A ideologia da competência dá a ideia de trabalhador que os seguidores do fordismo desejam.
A ilustração que segue é uma tropa de burros sofrendo de cabeça baixa e trabalhando em silêncio.
Ideologia da competência
Para Marilena Chaui (2014; 51) a função
da ideologia é dar aos membros de uma sociedade dividida em classes, uma
explicação racional para as diferenças sociais, políticas e culturais. Essas
explicações jamais atribuem as diferenças à divisão da sociedade em classes, a
partir das divisões na esfera da produção econômica. Portanto, a função da
ideologia é ocultar a divisão social das classes, a exploração econômica, a
dominação política e exclusão cultural. A ideologia faz os indivíduos se
sentirem iguais com o ideal de liberdade, justiça e nacionalidade. Mas, na
verdade, são as idéias e valores das classes dominantes, aceitas sem críticas
por todos.

## Linhas de dados
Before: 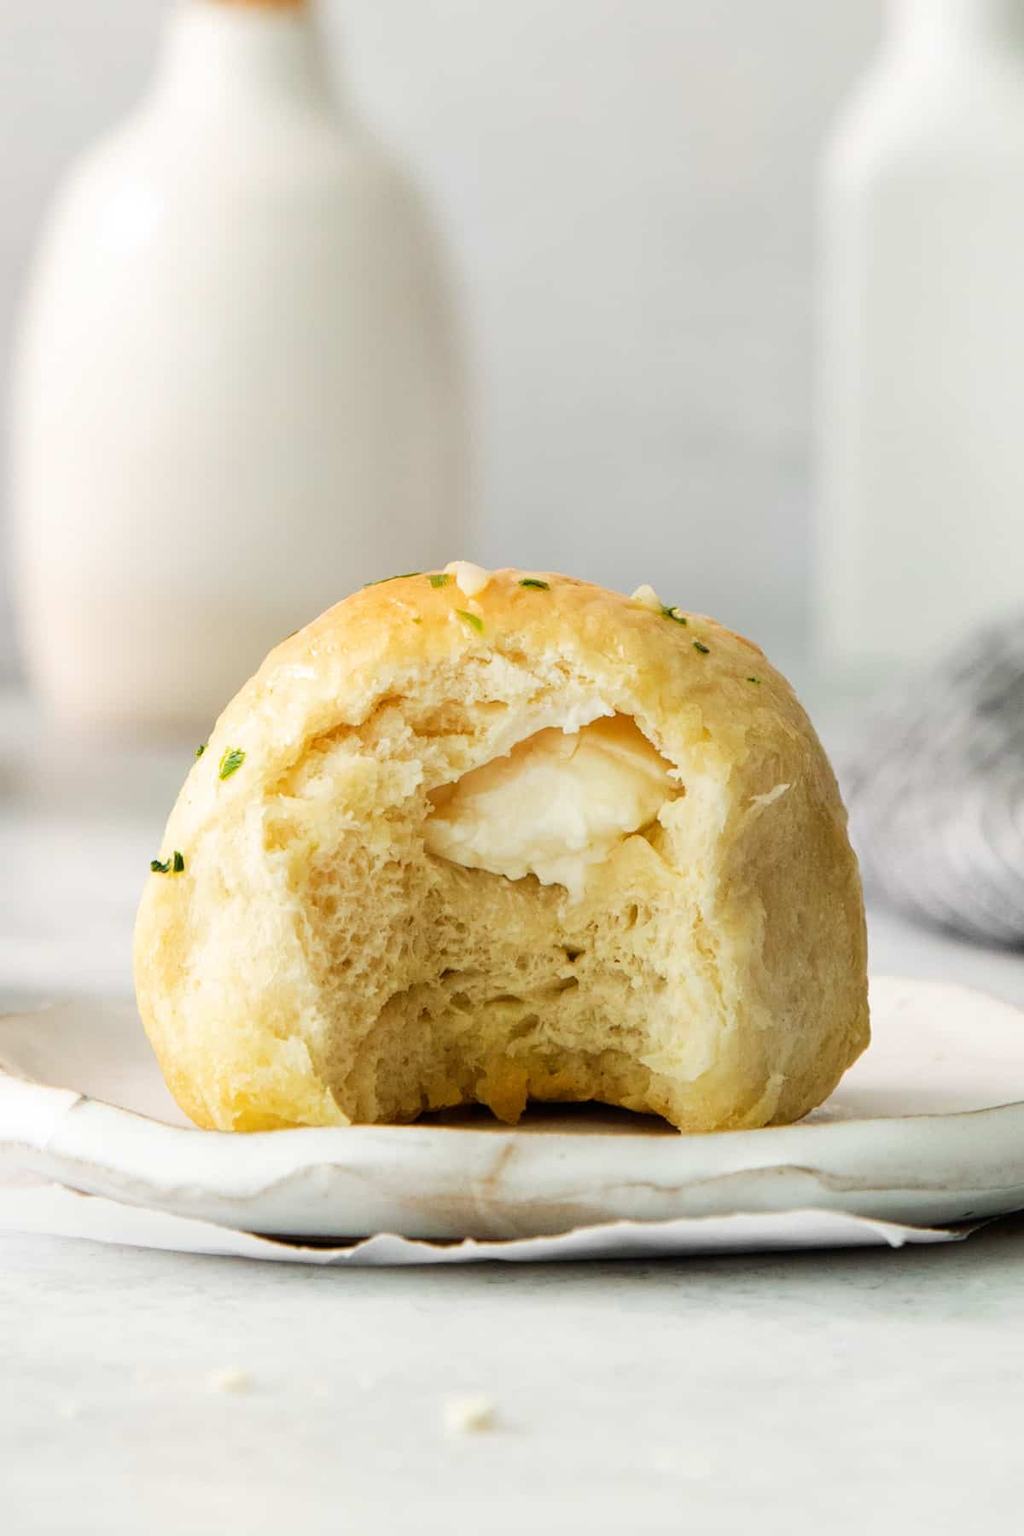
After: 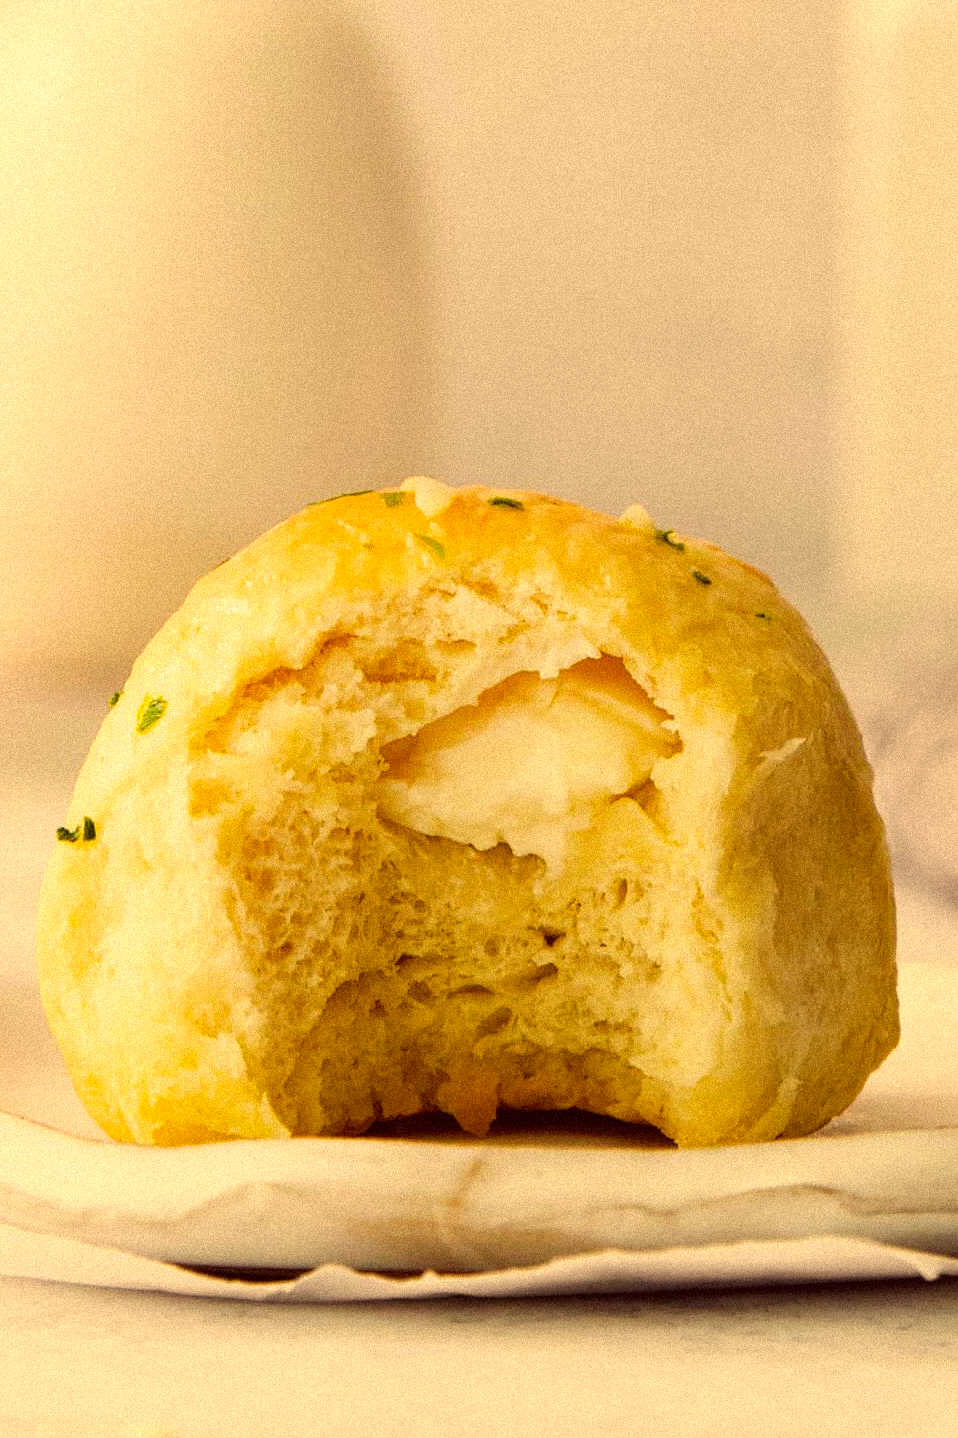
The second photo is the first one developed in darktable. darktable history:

## Objetivo
Troque "burros" por "cavalos" no trecho sobre a ideologia da competência e reproduza a parte que começa em "A ideologia da" e vai até "trabalhando em silêncio.". A listagem vem de uma fonte diferente da do trecho.

## Resposta da tarefa
A ideologia da competência dá a ideia de trabalhador que os seguidores do fordismo desejam.
A ilustração que segue é uma tropa de cavalos sofrendo de cabeça baixa e trabalhando em silêncio.